**EXERCISE AIM**
Retype every one of the records below line for line, leaving out the pictures.

**RECORDED DATA**
....

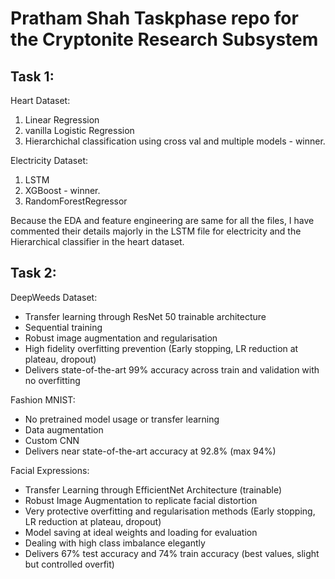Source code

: # Pratham Shah Taskphase repo for the Cryptonite Research Subsystem

## Task 1:

Heart Dataset:
1. Linear Regression
2. vanilla Logistic Regression
3. Hierarchichal classification using cross val and multiple models - winner.

Electricity Dataset:
1. LSTM
2. XGBoost - winner.
3. RandomForestRegressor

Because the EDA and feature engineering are same for all the files, I have commented their details majorly in the LSTM file for electricity and the Hierarchical classifier in the heart dataset.

## Task 2:

DeepWeeds Dataset:
- Transfer learning through ResNet 50 trainable architecture
- Sequential training
- Robust image augmentation and regularisation
- High fidelity overfitting prevention (Early stopping, LR reduction at plateau, dropout)
- Delivers state-of-the-art 99% accuracy across train and validation with no overfitting

Fashion MNIST:
- No pretrained model usage or transfer learning
- Data augmentation
- Custom CNN
- Delivers near state-of-the-art accuracy at 92.8% (max 94%)

Facial Expressions:
- Transfer Learning through EfficientNet Architecture (trainable)
- Robust Image Augmentation to replicate facial distortion
- Very protective overfitting and regularisation methods (Early stopping, LR reduction at plateau, dropout)
- Model saving at ideal weights and loading for evaluation
- Dealing with high class imbalance elegantly
- Delivers 67% test accuracy and 74% train accuracy (best values, slight but controlled overfit)
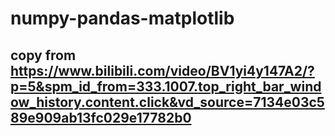 # numpy-pandas-matplotlib
## copy from https://www.bilibili.com/video/BV1yi4y147A2/?p=5&spm_id_from=333.1007.top_right_bar_window_history.content.click&vd_source=7134e03c589e909ab13fc029e17782b0

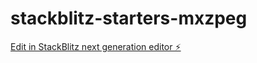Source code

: # stackblitz-starters-mxzpeg

[Edit in StackBlitz next generation editor ⚡️](https://stackblitz.com/~/github.com/PMariusf/stackblitz-starters-mxzpeg)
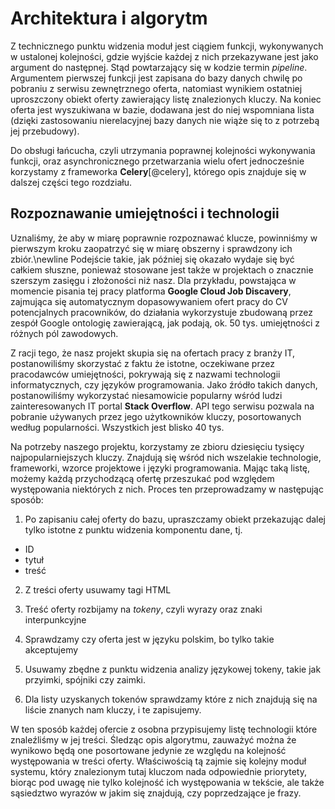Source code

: # Architektura i algorytm

Z technicznego punktu widzenia moduł jest ciągiem funkcji, wykonywanych
w ustalonej kolejności, gdzie wyjście każdej z nich przekazywane jest jako argument
do następnej. Stąd powtarzający się w kodzie termin *pipeline*. Argumentem pierwszej funkcji
jest zapisana do bazy danych chwilę po pobraniu z serwisu zewnętrznego oferta, natomiast wynikiem
ostatniej uproszczony obiekt oferty zawierający listę znalezionych kluczy. Na koniec oferta jest
wyszukiwana w bazie, dodawana jest do niej wspomniana lista (dzięki zastosowaniu nierelacyjnej bazy
danych nie wiąże się to z potrzebą jej przebudowy).

Do obsługi łańcucha, czyli utrzymania poprawnej kolejności wykonywania funkcji, oraz asynchronicznego
przetwarzania wielu ofert jednocześnie korzystamy z frameworka **Celery**[@celery], którego opis znajduje
się w dalszej części tego rozdziału.


## Rozpoznawanie umiejętności i technologii

Uznaliśmy, że aby w miarę poprawnie rozpoznawać klucze, powinniśmy w pierwszym kroku
zaopatrzyć się w miarę obszerny i sprawdzony ich zbiór.\newline
Podejście takie, jak później się
okazało wydaje się być całkiem słuszne, ponieważ stosowane jest także w projektach
o znacznie szerszym zasięgu i złożoności niż nasz. Dla przykładu, powstająca w momencie
pisania tej pracy platforma **Google Cloud Job Discavery**, zajmująca się automatycznym dopasowywaniem
ofert pracy do CV potencjalnych pracowników, do działania wykorzystuje zbudowaną przez zespół Google
ontologię zawierającą, jak podają, ok. 50 tys. umiejętności z różnych pól zawodowych.

Z racji tego, że nasz projekt skupia się na ofertach pracy z branży IT, postanowiliśmy skorzystać z faktu
że istotne, oczekiwane przez pracodawców umiejętności, pokrywają się z nazwami technologii informatycznych,
czy języków programowania. Jako źródło takich danych, postanowiliśmy wykorzystać niesamowicie popularny
wśród ludzi zainteresowanych IT portal **Stack Overflow**. API tego serwisu pozwala na pobranie
używanych przez jego użytkowników kluczy, posortowanych według popularności. Wszystkich jest blisko 40 tys.

Na potrzeby naszego projektu, korzystamy ze zbioru dziesięciu tysięcy najpopularniejszych kluczy. Znajdują się
wśród nich wszelakie technologie, frameworki, wzorce projektowe i języki programowania. Mając taką listę,
możemy każdą przychodzącą ofertę przeszukać pod względem występowania niektórych z nich. Proces ten przeprowadzamy
w następując sposób:

1. Po zapisaniu całej oferty do bazu, upraszczamy obiekt przekazując dalej tylko istotne z punktu
widzenia komponentu dane, tj.

+ ID
+ tytuł
+ treść

2. Z treści oferty usuwamy tagi HTML

3. Treść oferty rozbijamy na *tokeny*, czyli wyrazy oraz znaki interpunkcyjne

4. Sprawdzamy czy oferta jest w języku polskim, bo tylko takie akceptujemy

5. Usuwamy zbędne z punktu widzenia analizy językowej tokeny, takie jak przyimki, spójniki czy zaimki.

6. Dla listy uzyskanych tokenów sprawdzamy które z nich znajdują się na liście znanych nam kluczy, i te zapisujemy.


W ten sposób każdej ofercie z osobna przypisujemy listę technologii które znaleźliśmy w jej treści.
Śledząc opis algorytmu, zauważyć można że wynikowo będą one posortowane jedynie ze względu na kolejność
występowania w treści oferty. Właściwością tą zajmie się kolejny moduł systemu, który znalezionym tutaj kluczom
nada odpowiednie priorytety, biorąc pod uwagę nie tylko kolejność ich występowania w tekście, ale także sąsiedztwo
wyrazów w jakim się znajdują, czy poprzedzające je frazy.
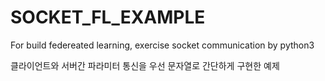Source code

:# SOCKET_FL_EXAMPLE
For build federeated learning, exercise socket communication by python3

클라이언트와 서버간 파라미터 통신을 우선 문자열로 간단하게 구현한 예제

....

**SOLUTION BELOW**
Source code

: # Pratham Shah Taskphase repo for the Cryptonite Research Subsystem

## Task 1:

Heart Dataset:
1. Linear Regression
2. vanilla Logistic Regression
3. Hierarchichal classification using cross val and multiple models - winner.

Electricity Dataset:
1. LSTM
2. XGBoost - winner.
3. RandomForestRegressor

Because the EDA and feature engineering are same for all the files, I have commented their details majorly in the LSTM file for electricity and the Hierarchical classifier in the heart dataset.

## Task 2:

DeepWeeds Dataset:
- Transfer learning through ResNet 50 trainable architecture
- Sequential training
- Robust image augmentation and regularisation
- High fidelity overfitting prevention (Early stopping, LR reduction at plateau, dropout)
- Delivers state-of-the-art 99% accuracy across train and validation with no overfitting

Fashion MNIST:
- No pretrained model usage or transfer learning
- Data augmentation
- Custom CNN
- Delivers near state-of-the-art accuracy at 92.8% (max 94%)

Facial Expressions:
- Transfer Learning through EfficientNet Architecture (trainable)
- Robust Image Augmentation to replicate facial distortion
- Very protective overfitting and regularisation methods (Early stopping, LR reduction at plateau, dropout)
- Model saving at ideal weights and loading for evaluation
- Dealing with high class imbalance elegantly
- Delivers 67% test accuracy and 74% train accuracy (best values, slight but controlled overfit)
 # numpy-pandas-matplotlib
## copy from https://www.bilibili.com/video/BV1yi4y147A2/?p=5&spm_id_from=333.1007.top_right_bar_window_history.content.click&vd_source=7134e03c589e909ab13fc029e17782b0

Source code

: # stackblitz-starters-mxzpeg

[Edit in StackBlitz next generation editor ⚡️](https://stackblitz.com/~/github.com/PMariusf/stackblitz-starters-mxzpeg)
Source code

: # Architektura i algorytm

Z technicznego punktu widzenia moduł jest ciągiem funkcji, wykonywanych
w ustalonej kolejności, gdzie wyjście każdej z nich przekazywane jest jako argument
do następnej. Stąd powtarzający się w kodzie termin *pipeline*. Argumentem pierwszej funkcji
jest zapisana do bazy danych chwilę po pobraniu z serwisu zewnętrznego oferta, natomiast wynikiem
ostatniej uproszczony obiekt oferty zawierający listę znalezionych kluczy. Na koniec oferta jest
wyszukiwana w bazie, dodawana jest do niej wspomniana lista (dzięki zastosowaniu nierelacyjnej bazy
danych nie wiąże się to z potrzebą jej przebudowy).

Do obsługi łańcucha, czyli utrzymania poprawnej kolejności wykonywania funkcji, oraz asynchronicznego
przetwarzania wielu ofert jednocześnie korzystamy z frameworka **Celery**[@celery], którego opis znajduje
się w dalszej części tego rozdziału.


## Rozpoznawanie umiejętności i technologii

Uznaliśmy, że aby w miarę poprawnie rozpoznawać klucze, powinniśmy w pierwszym kroku
zaopatrzyć się w miarę obszerny i sprawdzony ich zbiór.\newline
Podejście takie, jak później się
okazało wydaje się być całkiem słuszne, ponieważ stosowane jest także w projektach
o znacznie szerszym zasięgu i złożoności niż nasz. Dla przykładu, powstająca w momencie
pisania tej pracy platforma **Google Cloud Job Discavery**, zajmująca się automatycznym dopasowywaniem
ofert pracy do CV potencjalnych pracowników, do działania wykorzystuje zbudowaną przez zespół Google
ontologię zawierającą, jak podają, ok. 50 tys. umiejętności z różnych pól zawodowych.

Z racji tego, że nasz projekt skupia się na ofertach pracy z branży IT, postanowiliśmy skorzystać z faktu
że istotne, oczekiwane przez pracodawców umiejętności, pokrywają się z nazwami technologii informatycznych,
czy języków programowania. Jako źródło takich danych, postanowiliśmy wykorzystać niesamowicie popularny
wśród ludzi zainteresowanych IT portal **Stack Overflow**. API tego serwisu pozwala na pobranie
używanych przez jego użytkowników kluczy, posortowanych według popularności. Wszystkich jest blisko 40 tys.

Na potrzeby naszego projektu, korzystamy ze zbioru dziesięciu tysięcy najpopularniejszych kluczy. Znajdują się
wśród nich wszelakie technologie, frameworki, wzorce projektowe i języki programowania. Mając taką listę,
możemy każdą przychodzącą ofertę przeszukać pod względem występowania niektórych z nich. Proces ten przeprowadzamy
w następując sposób:

1. Po zapisaniu całej oferty do bazu, upraszczamy obiekt przekazując dalej tylko istotne z punktu
widzenia komponentu dane, tj.

+ ID
+ tytuł
+ treść

2. Z treści oferty usuwamy tagi HTML

3. Treść oferty rozbijamy na *tokeny*, czyli wyrazy oraz znaki interpunkcyjne

4. Sprawdzamy czy oferta jest w języku polskim, bo tylko takie akceptujemy

5. Usuwamy zbędne z punktu widzenia analizy językowej tokeny, takie jak przyimki, spójniki czy zaimki.

6. Dla listy uzyskanych tokenów sprawdzamy które z nich znajdują się na liście znanych nam kluczy, i te zapisujemy.


W ten sposób każdej ofercie z osobna przypisujemy listę technologii które znaleźliśmy w jej treści.
Śledząc opis algorytmu, zauważyć można że wynikowo będą one posortowane jedynie ze względu na kolejność
występowania w treści oferty. Właściwością tą zajmie się kolejny moduł systemu, który znalezionym tutaj kluczom
nada odpowiednie priorytety, biorąc pod uwagę nie tylko kolejność ich występowania w tekście, ale także sąsiedztwo
wyrazów w jakim się znajdują, czy poprzedzające je frazy.
Source code

:# SOCKET_FL_EXAMPLE
For build federeated learning, exercise socket communication by python3

클라이언트와 서버간 파라미터 통신을 우선 문자열로 간단하게 구현한 예제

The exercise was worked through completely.